Kenneth J. Saltman is Professor of Educational Policy Studies at the University of Illinois Chicago. His scholarship examines educational policy, politics, privatization, technology, democracy, and critical pedagogy. Across more than two decades of work, he has developed critical analyses of how schooling is shaped by broader economic, political, and cultural struggles.
Since the late 1990s, Saltman’s scholarship has been at the forefront of studying the neoliberal restructuring of public education. His early work analyzed the corporatization of schooling, market-based reform, commercialization, militarization, venture philanthropy, and the democratic consequences of corporate school reform. These studies examined how public institutions were reorganized through market logics, managerial control, and private influence.

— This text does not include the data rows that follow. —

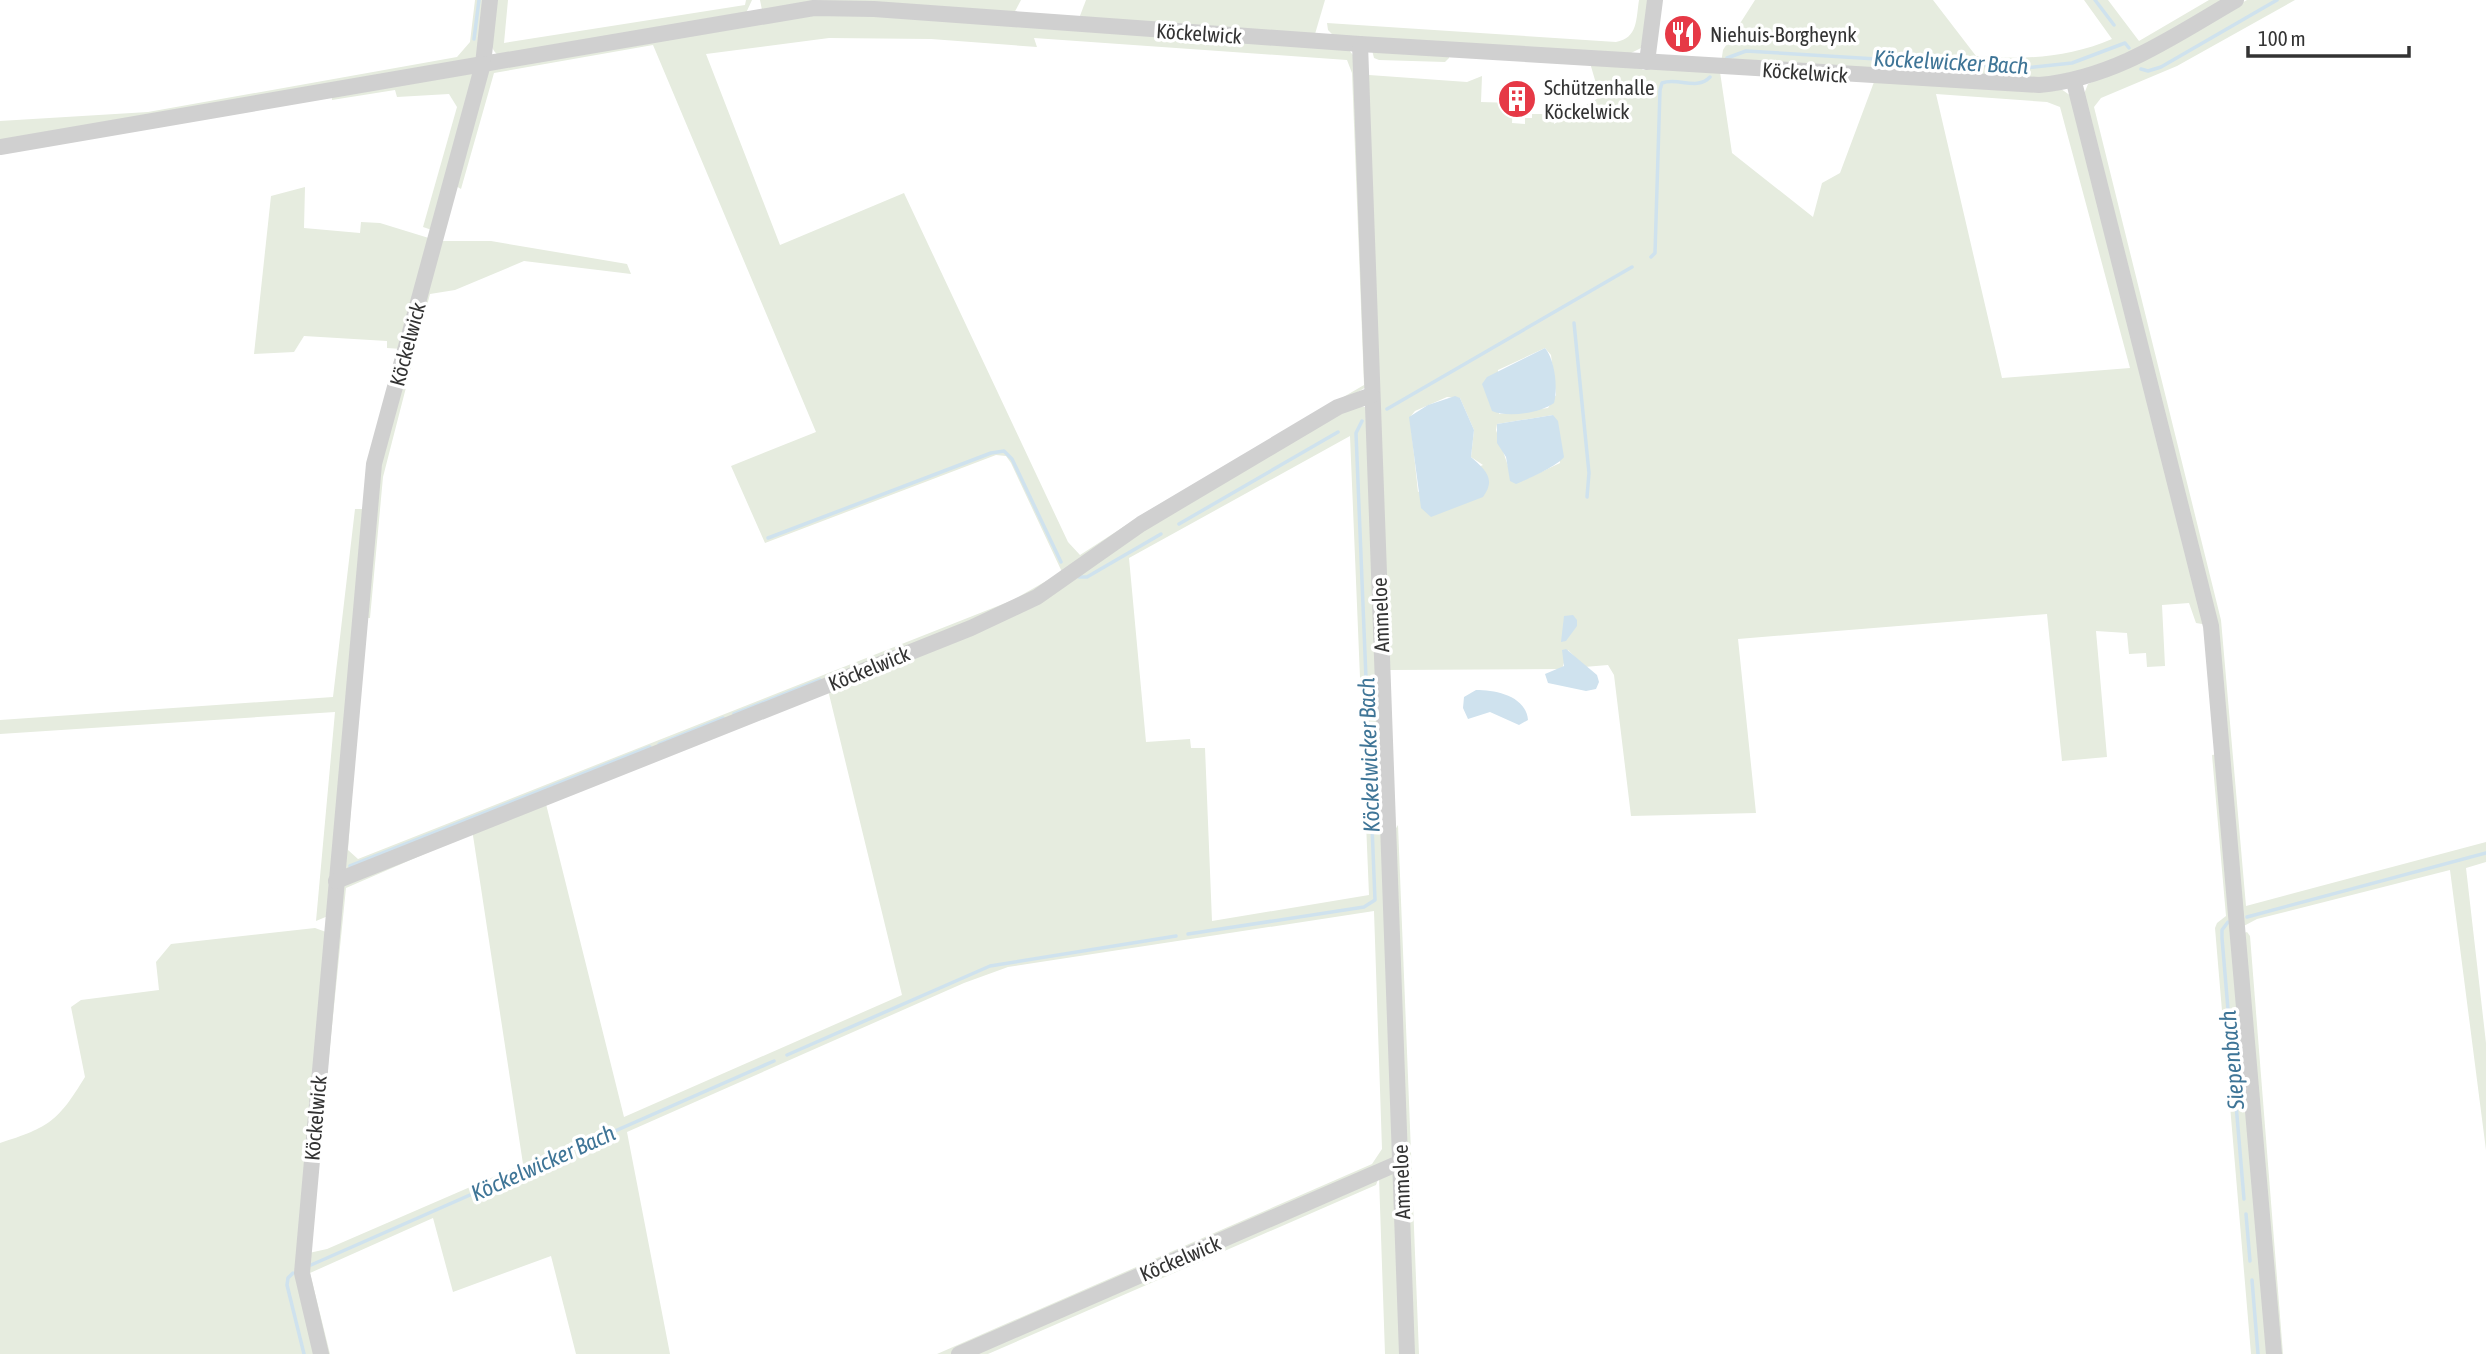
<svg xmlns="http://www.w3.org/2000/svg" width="2486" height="1354" font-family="'Asap Condensed',sans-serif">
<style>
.green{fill:#e6ecdf;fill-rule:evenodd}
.water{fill:#cfe2ee}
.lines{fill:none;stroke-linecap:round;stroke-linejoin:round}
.stream{stroke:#cfe2ee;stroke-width:3.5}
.minor{stroke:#d0d0d0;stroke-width:16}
.labels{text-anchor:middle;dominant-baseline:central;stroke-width:7;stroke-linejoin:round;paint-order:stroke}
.street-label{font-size:21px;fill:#333;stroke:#fff}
.poi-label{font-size:21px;fill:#333;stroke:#fff;text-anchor:start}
.water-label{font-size:23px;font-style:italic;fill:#3f7597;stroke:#fff}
</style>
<rect width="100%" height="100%" fill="#fff"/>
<g class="green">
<path d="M 475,0 L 487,0 L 478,56 L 473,59 L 0,142 L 0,121 L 148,112 L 457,57 L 470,42 Z"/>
<path d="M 495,0 L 508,0 L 504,43 L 745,5 L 746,0 L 752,0 L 746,13 L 498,55 C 484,45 493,16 495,0 Z"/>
<path d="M 760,0 L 1021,0 L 1013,15 L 762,10 Z"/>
<path d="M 1086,0 L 1325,0 L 1315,34 L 1078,21 Z"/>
<path d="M 1639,0 L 1651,0 L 1641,48 L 1629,54 L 1333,35 L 1328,30 L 1327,23 L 1616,42 C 1638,38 1636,19 1639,0 Z"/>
<path d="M 1755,0 L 1933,0 L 1976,56 C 2024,60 2068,58 2112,39 L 2084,0 L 2108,0 L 2139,41 L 2209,0 L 2228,0 L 2123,60 L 2054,80 L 1721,63 L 1723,50 Z"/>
<path d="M 2247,0 L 2295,0 L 2177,66 L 2101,98 L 2094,107 L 2221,620 L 2246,906 L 2486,842 L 2486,862 L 2466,868 L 2486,1043 L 2486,1150 L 2450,870 L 2257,919 L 2240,928 L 2214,632 L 2082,99 L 2088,84 L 2139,61 Z"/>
<path d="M 873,14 L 1348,49 L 1353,55 L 1368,386 L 1146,517 L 1035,595 L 356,869 L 343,869 L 354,768 L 348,850 L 358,859 L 1013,600 L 1062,572 L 1011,463 L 1006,456 L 996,455 L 765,543 L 731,466 L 816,432 L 653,45 L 494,73 L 461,189 L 456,186 L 489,68 L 801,15 ZM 829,38 L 931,39 L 1037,47 L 1034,38 L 1347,60 L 1352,73 L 1364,385 L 1148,511 L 1080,555 L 1068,542 L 904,193 L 780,245 L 706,54 Z"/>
<path d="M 1372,50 L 1449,55 L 1449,58 L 1445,62 L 1379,60 L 1374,58 Z"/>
<path d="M 1590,63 L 1634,66 L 1644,70 L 1655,68 L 1720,72 L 1732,153 L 1813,217 L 1822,183 L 1840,173 L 1874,82 L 2061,89 L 2074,98 L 2208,625 L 2196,623 L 2189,603 L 2162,605 L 2165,666 L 2147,667 L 2146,653 L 2129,654 L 2127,633 L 2096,631 L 2107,757 L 2062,761 L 2047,614 L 1738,639 L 1756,813 L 1631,816 L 1614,675 L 1608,665 L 1584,667 L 1568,650 L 1562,669 L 1388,670 L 1365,80 L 1369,75 L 1467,82 L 1482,76 L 1481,102 L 1513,103 L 1512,123 L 1525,124 L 1525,118 L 1532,118 L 1532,114 L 1546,114 L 1546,104 L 1555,104 L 1554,124 L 1600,97 ZM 1936,94 L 2047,102 L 2060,107 L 2130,368 L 2002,378 ZM 1545,348 L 1551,355 L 1556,395 L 1548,408 L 1499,414 L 1498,370 ZM 1447,397 L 1460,398 L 1474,430 L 1471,457 L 1483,465 L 1418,492 L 1410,417 L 1415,411 ZM 1553,415 L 1560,463 L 1522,481 L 1508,466 L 1496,430 L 1497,424 Z"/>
<path d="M 473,73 L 435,231 L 423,227 L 457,107 L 449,94 L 397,97 L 395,90 L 332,100 L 332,94 Z"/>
<path d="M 305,187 L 304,228 L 360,233 L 361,222 L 380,223 L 432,239 L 402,349 L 387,348 L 387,341 L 304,336 L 294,352 L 254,354 L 271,196 Z"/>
<path d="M 439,241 L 491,241 L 627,264 L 631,274 L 524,261 L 455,290 L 430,294 L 383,477 L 370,618 L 363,618 L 376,480 Z"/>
<path d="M 1357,406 L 1366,407 L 1371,426 L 1399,1147 L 1393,1161 L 955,1354 L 937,1354 L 1372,1164 L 1382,1149 L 1374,911 L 1008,967 L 964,983 L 627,1132 L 670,1354 L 576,1354 L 551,1256 L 453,1292 L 433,1218 L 310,1273 L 330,1354 L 325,1354 L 309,1288 L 304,1252 L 340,884 L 459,835 L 459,839 L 346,888 L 309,1253 L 327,1249 L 523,1164 L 472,829 L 545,800 L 624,1117 L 902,995 L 828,690 L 1024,608 L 1142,526 L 1323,420 ZM 1350,436 L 1369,895 L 1212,921 L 1205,748 L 1191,748 L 1190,739 L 1146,742 L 1129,558 Z"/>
<path d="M 355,509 L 366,509 L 328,916 L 316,921 L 335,712 L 0,734 L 0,720 L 333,697 Z"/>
<path d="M 2219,754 L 2270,1354 L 2251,1354 L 2215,928 L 2217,923 L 2226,916 L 2212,755 Z"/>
<path d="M 1398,825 L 1419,1354 L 1413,1354 L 1393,833 Z"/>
<path d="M 315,928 L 326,932 L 297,1257 L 319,1354 L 0,1354 L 0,1143 C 50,1127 58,1121 85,1077 L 71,1007 L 81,1000 L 159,990 L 156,962 L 171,944 Z"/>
<path d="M 2247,932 L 2250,936 L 2283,1354 L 2277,1354 L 2241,934 Z"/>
<path d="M 1394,1172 L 1400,1181 L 1405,1354 L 1385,1354 L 1379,1177 L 1376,1185 L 988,1354 L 969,1354 L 1379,1175 Z"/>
</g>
<g class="water">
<path d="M 1545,348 C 1555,360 1558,388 1554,403 C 1540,413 1508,418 1492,411 L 1482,384 L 1487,377 Z"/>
<path d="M 1455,396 L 1460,398 L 1474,430 L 1471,457 C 1484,469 1497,478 1483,497 L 1431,517 L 1421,508 L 1409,417 L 1428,405 Z"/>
<path d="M 1553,415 L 1558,421 L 1564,457 C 1559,465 1526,480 1516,484 L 1510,481 L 1506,457 L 1497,443 L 1497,424 Z"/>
<path d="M 1573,615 L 1577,620 L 1577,626 L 1566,641 L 1561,642 L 1564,616 Z"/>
<path d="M 1566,649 L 1597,675 L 1599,682 L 1596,689 L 1586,691 L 1548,683 L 1545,674 L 1564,666 L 1562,650 Z"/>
<path d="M 1476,690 C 1496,690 1526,696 1528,720 L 1519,725 L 1490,712 L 1468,719 L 1463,708 L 1464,697 Z"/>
</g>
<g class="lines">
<g class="stream">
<path d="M 2095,0 L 2114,25"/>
<path d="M 474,39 L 479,0"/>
<path d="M 1727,58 L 1746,51 L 2025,68 L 2072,63 L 2125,43 L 2129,48"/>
<path d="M 2141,69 L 2148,71 L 2161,67 L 2277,0"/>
<path d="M 1651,257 L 1655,253 L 1660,90 L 1662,83 C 1678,77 1697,91 1710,77"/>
<path d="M 1574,323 L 1589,473 L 1587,497"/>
<path d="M 1387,409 L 1632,267"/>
<path d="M 1179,524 L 1338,432"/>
<path d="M 768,538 L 991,453 L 1004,451 L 1012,459 L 1061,562"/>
<path d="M 1079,577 L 1087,577 L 1161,534"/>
<path d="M 734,714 L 820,680"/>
<path d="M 659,744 L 723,718"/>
<path d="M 350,866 L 650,747"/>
<path d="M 2247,917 L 2486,853"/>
<path d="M 2228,922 L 2222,930 L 2222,938 L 2244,1199"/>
<path d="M 1188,934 L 1364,907 L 1375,900 L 1356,433 L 1362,421"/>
<path d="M 787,1055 L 990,966 L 1176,936"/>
<path d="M 2246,1214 L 2250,1261"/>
<path d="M 311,1265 L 774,1061"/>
<path d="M 293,1273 L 288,1278 L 287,1285 L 304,1354"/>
<path d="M 2252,1280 L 2258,1354"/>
</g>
<g class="minor">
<path d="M 490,0 L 483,64 L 814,8 L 874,9 L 1360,44 L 2039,85 C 2115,78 2172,37 2236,0"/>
<path d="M 1360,44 L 1407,1354"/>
<path d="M 1647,62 L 1655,0"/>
<path d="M 2074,82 L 2211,626 L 2274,1354"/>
<path d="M 0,147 L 483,64 L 374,464 L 302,1273 L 321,1354"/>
<path d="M 336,881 L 971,628 L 1037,597 L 1141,524 L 1338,407 L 1372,395"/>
<path d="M 959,1354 L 1401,1162"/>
</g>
</g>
<defs>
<symbol id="restaurant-disc" viewBox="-11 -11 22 22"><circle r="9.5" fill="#e63946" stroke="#fff"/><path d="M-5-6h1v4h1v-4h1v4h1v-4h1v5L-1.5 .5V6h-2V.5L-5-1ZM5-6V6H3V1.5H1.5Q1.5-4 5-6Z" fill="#fff"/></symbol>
<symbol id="building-disc" viewBox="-11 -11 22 22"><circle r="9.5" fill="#e63946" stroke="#fff"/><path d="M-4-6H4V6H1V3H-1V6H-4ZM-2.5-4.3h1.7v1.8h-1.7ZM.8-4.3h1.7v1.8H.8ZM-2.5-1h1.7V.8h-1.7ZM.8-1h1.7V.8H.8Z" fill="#fff"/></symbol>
</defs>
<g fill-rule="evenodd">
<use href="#restaurant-disc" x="1661" y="12" width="44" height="44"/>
<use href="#building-disc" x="1495" y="77" width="44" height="44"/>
</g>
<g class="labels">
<g class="street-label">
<text transform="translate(1199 33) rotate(4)">Köckelwick</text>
<text transform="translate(1805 72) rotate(4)">Köckelwick</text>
<text transform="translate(407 344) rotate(-75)">Köckelwick</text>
<text transform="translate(1380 615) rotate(-92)">Ammeloe</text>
<text transform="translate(869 668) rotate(-22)">Köckelwick</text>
<text transform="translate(315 1118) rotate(-85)">Köckelwick</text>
<text transform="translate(1401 1182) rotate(-92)">Ammeloe</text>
<text transform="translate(1180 1258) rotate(-23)">Köckelwick</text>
</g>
<g class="poi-label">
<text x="1710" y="34">Niehuis-Borgheynk</text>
<text x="1544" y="87">Schützenhalle<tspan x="1544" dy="24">Köckelwick</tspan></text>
</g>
<g class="water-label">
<text transform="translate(1951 62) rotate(3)">Köckelwicker Bach</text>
<text transform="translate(1369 755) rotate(-92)">Köckelwicker Bach</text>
<text transform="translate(2232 1060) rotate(-95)">Siepenbach</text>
<text transform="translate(543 1163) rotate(-24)">Köckelwicker Bach</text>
</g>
</g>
<path d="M2248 46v10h161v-10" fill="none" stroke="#333333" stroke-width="3.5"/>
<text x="2258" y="46" font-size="21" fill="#333333" stroke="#ffffff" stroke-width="5" paint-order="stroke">100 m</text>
</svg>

Over time, his sustained focus on privatization led increasingly to the study of digital educational privatization. Beginning in the mid-2010s, Saltman’s scholarship turned to the role of data-driven platforms, educational software, surveillance systems, smart technologies, and artificial intelligence in reshaping schooling. His recent work argues that many contemporary AI initiatives intensify earlier forms of privatization by transforming learning into data production, expanding corporate control, and narrowing democratic authority over education.
A recurring feature of Saltman’s scholarship is its effort to bridge traditional policy analysis with critical theory and cultural studies drawing on scholarship across the humanities and critical social sciences. His work examines the values, assumptions, and ideologies embedded in educational policy and practice while exploring possibilities for democratic education, critical literacy, and emancipatory social change.
Saltman received his PhD in Curriculum and Instruction from Pennsylvania State University in 1999 and an Honors Bachelor’s degree in Philosophy from McGill University. Prior to joining the University of Illinois Chicago, he taught at the University of Massachusetts Dartmouth, DePaul University, and St. Joseph’s University in Philadelphia. Before entering academia, he taught ESL in Prague and Pusan, South Korea.
He has received several book awards and a Fulbright Research Chair. His recent books include AI Schools and the New Child Labor (2026), Smart Drugs, Attention Doping, and Screen Addicts (2025), The Politics of Education: A Critical Introduction (3rd edition, 2025), The Disaster of Resilience (2023), and The Alienation of Fact (2022).